Historical negative control values calculated on the basis of the most recent experiments (2306 Metaphases))

% Aberrant cells excl. gaps: 0.22 (range 0 - 1.8)

Summary structural chromosome aberrations; % aberrant cells excl. gaps; metabolic activation S9 rat

Dose µG/ML	Cult.	Exp.1; 72 hr	Exp.2; 72 hr	Exp.2; 96 hr
Controls
Negative: DMSO	A+B	0.5	0.5	0
Positive; CP28	A	4.0*
CP42	A		12.0*	10.0*
Test substance
10	A+B	0.5	0.5
50	A+B	0	1.0
125	A+B	2.5
150	A+B		0
200	A+B		0.5	0.5
250	A+B	Toxic
500 P	A+B	Toxic

where P = Precipitation; ^* = significantly different from the vehicle control (p < 5.00)

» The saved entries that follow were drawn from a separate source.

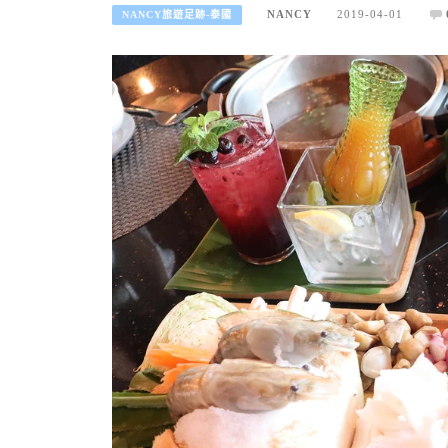
NANCY
2019-04-01
NANCY旅遊足跡-泰國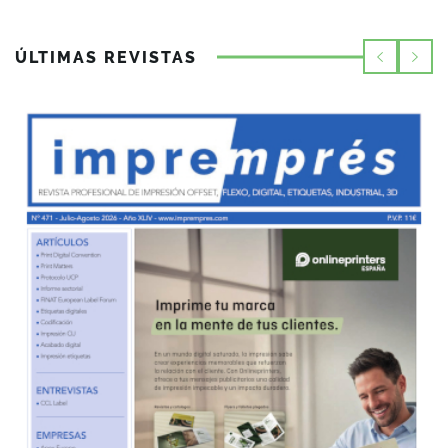
ÚLTIMAS REVISTAS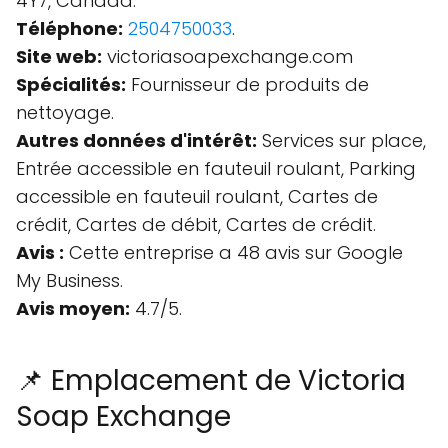
4Y7, Canada.
Téléphone:
2504750033
.
Site web:
victoriasoapexchange.com
Spécialités:
Fournisseur de produits de
nettoyage.
Autres données d'intérêt:
Services sur place,
Entrée accessible en fauteuil roulant, Parking
accessible en fauteuil roulant, Cartes de
crédit, Cartes de débit, Cartes de crédit.
Avis :
Cette entreprise a 48 avis sur Google
My Business.
Avis moyen:
4.7/5.
📌 Emplacement de Victoria
Soap Exchange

Historical negative control values calculated on the basis of the most recent experiments (2200 Metaphases)

% aberrant cells excl. gaps: 0.36 (range 0 -2)

Applicant's summary and conclusion

Conclusions:

Interpretation of results (migrated information):
negative

In summary, these results showed, that the test substance, when tested with and without liver enzymes up to concentration levels of 100 and 200 µg/ml, respectively, did not induce chromosomal aberrations in human peripheral lymphocytess in vitro.